È stata una settimana proficua per lo Stato italiano sul fronte della guerra al crimine organizzato. Non bastassero i blitz contro il clan Moccia di Afragola, i Casalesi di Caserta e i ladri d'opere d'arte contigui al clan Licciardi di Napoli, lunedì 25 aprile, festa della Liberazione, anche il popoloso comune di Arzano, a nord del capoluogo campano, è stato “liberato” dai boss del pericoloso clan che porta il nome di un quartiere di edilizia popolare, la “167”, e dai vertici del clan rivale. Ben ventisette persone sono finite in manette. Tra di loro Giuseppe Monfregolo, 34enne ritenuto il capo della cosca della “167”, fratello di Mariano, già finito in cella per aver minacciato il comandante dei vigili urbani Biagio Chiariello, oggetto nelle scorse settimane di pesanti intimidazioni a colpi di falsi manifesti funebri. Con il boss Monfregolo sono stati arrestati anche la madre, la moglie, la sorella e altri due fratelli, praticamente l'intera famiglia malavitosa. In cella anche il capo di un'altra fazione, un tempo alleata dei Monfregolo ma recentemente protagonista di una faida sanguinosa: Pasquale Cristiano è stato arrestato assieme al padre, ad una zia e al cognato. A dimostrazione che i legami familiari sono alla base delle cosche di camorra. Altro elemento di spicco arrestato è poi Raffaele Alterio, il cui fratello Antonio poche settimane fa è scampato fortunosamente ad un agguato, rimanendo gravemente ferito.

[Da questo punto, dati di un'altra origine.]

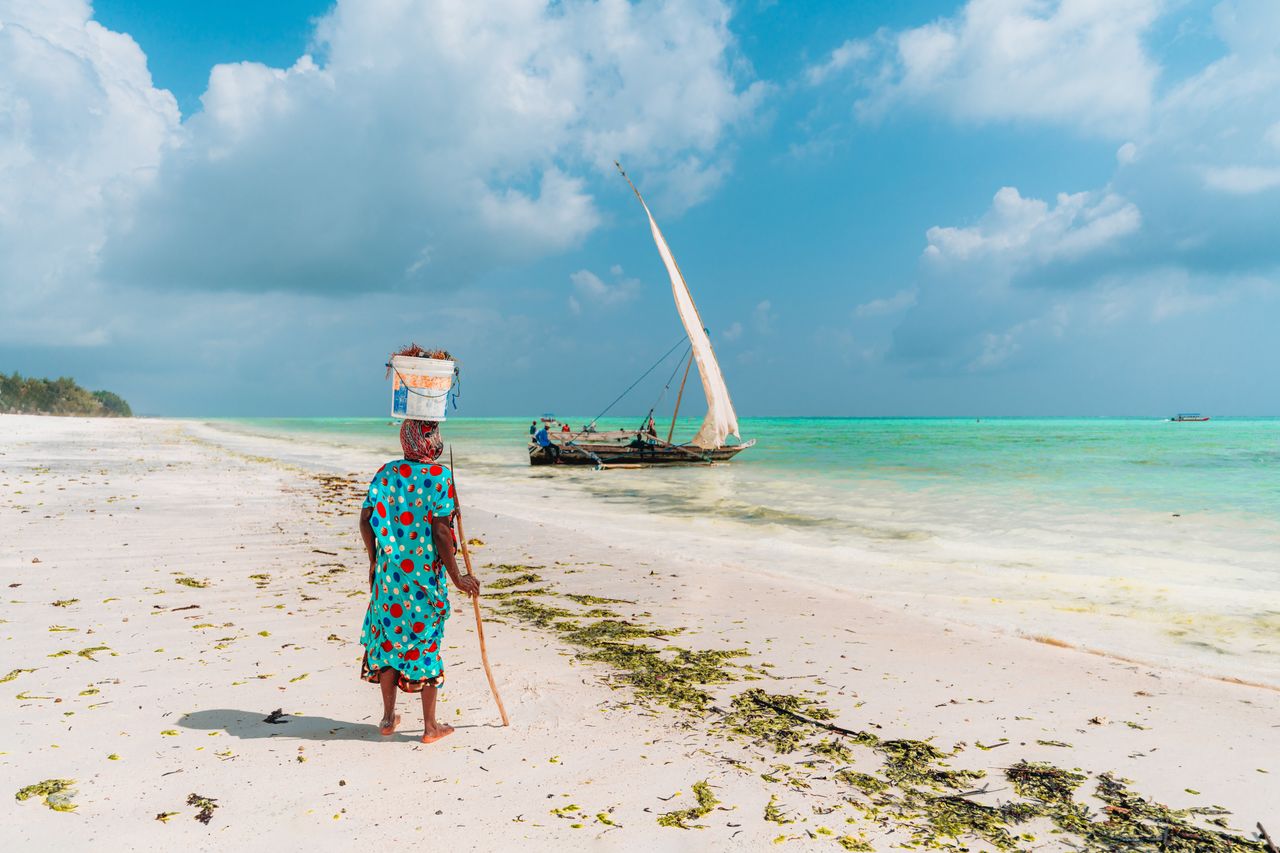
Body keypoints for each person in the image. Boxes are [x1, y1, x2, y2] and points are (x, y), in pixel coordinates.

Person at [358, 418, 480, 744]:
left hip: (388, 579)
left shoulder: (387, 472)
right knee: (426, 644)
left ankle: (387, 719)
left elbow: (367, 519)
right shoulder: (440, 477)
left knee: (388, 641)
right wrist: (458, 578)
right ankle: (430, 727)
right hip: (425, 579)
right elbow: (442, 532)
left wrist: (374, 560)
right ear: (429, 441)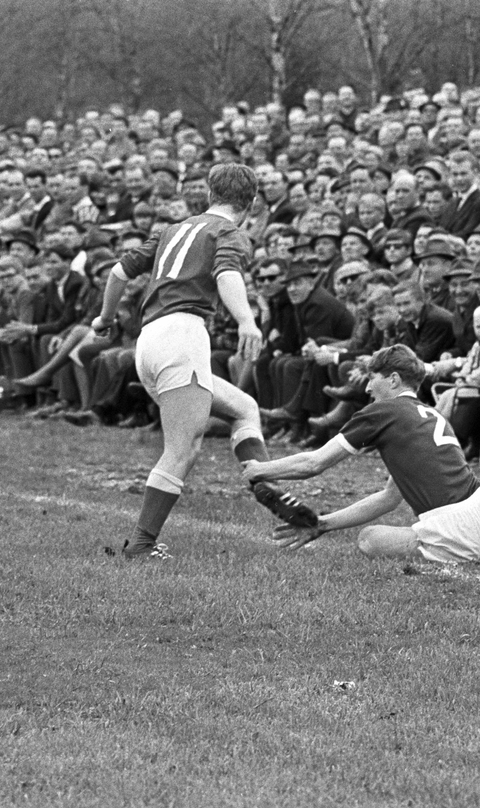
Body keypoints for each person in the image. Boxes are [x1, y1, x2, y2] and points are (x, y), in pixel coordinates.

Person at [92, 163, 318, 560]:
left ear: (210, 194)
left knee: (243, 408)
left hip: (149, 342)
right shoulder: (229, 232)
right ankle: (142, 544)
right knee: (184, 448)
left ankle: (263, 483)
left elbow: (118, 271)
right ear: (249, 203)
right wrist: (247, 320)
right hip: (183, 336)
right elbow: (227, 273)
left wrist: (105, 319)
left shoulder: (171, 230)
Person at [242, 344, 480, 569]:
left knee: (370, 539)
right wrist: (322, 523)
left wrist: (260, 469)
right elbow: (389, 497)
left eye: (372, 378)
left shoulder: (381, 413)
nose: (367, 387)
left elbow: (314, 463)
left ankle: (479, 554)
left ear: (392, 379)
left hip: (455, 527)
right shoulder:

I protagonisti di questo blitz sono anche noti per eventi, per così dire, “folcloristici”. Ad esempio, Pasquale Cristiano fece scalpore per un video diffuso sui social in cui il pregiudicato sfilava per le vie della cittadina a bordo di una Ferrari rossa in occasione dei festeggiamenti per la comunione del figlio. Piccolo particolare: l'uomo doveva essere agli arresti domiciliari, aveva ottenuto un permesso per partecipare alla funzione religiosa ma ne aveva approfittato per la sfilata di auto di lusso, un modo di ostentare la propria forza.
Giuseppe Monfregolo, invece, finì davanti alle telecamere della popolare trasmissione televisiva “Le Iene”, ai cui microfoni candidamente affermò di essere vittima di una persecuzione, visto che “ad Arzano la camorra non esiste”. Il fratello di Raffaele Alterio, Antonio, è stato protagonista di una polemica sui social in cui accusava i giornalisti locali di non occuparsi del divieto del Comune di far svolgere la processione per la Madonna dell'Arco. In realtà i vigili urbani avevano solo subordinato la processione alla condizione di evitare di passare nella “167” per non omaggiare i boss, e di rendere pubblico l'elenco delle donazioni e dei rispettivi offerenti.
Ora, i ventisette destinatari delle misure cautelari dovranno invece rispondere in tribunale, a vario titolo, di gravissime accuse che vanno dall'associazione a delinquere di stampo mafioso al narcotraffico, dalle estorsioni alla detenzione illegale di armi e alla ricettazione.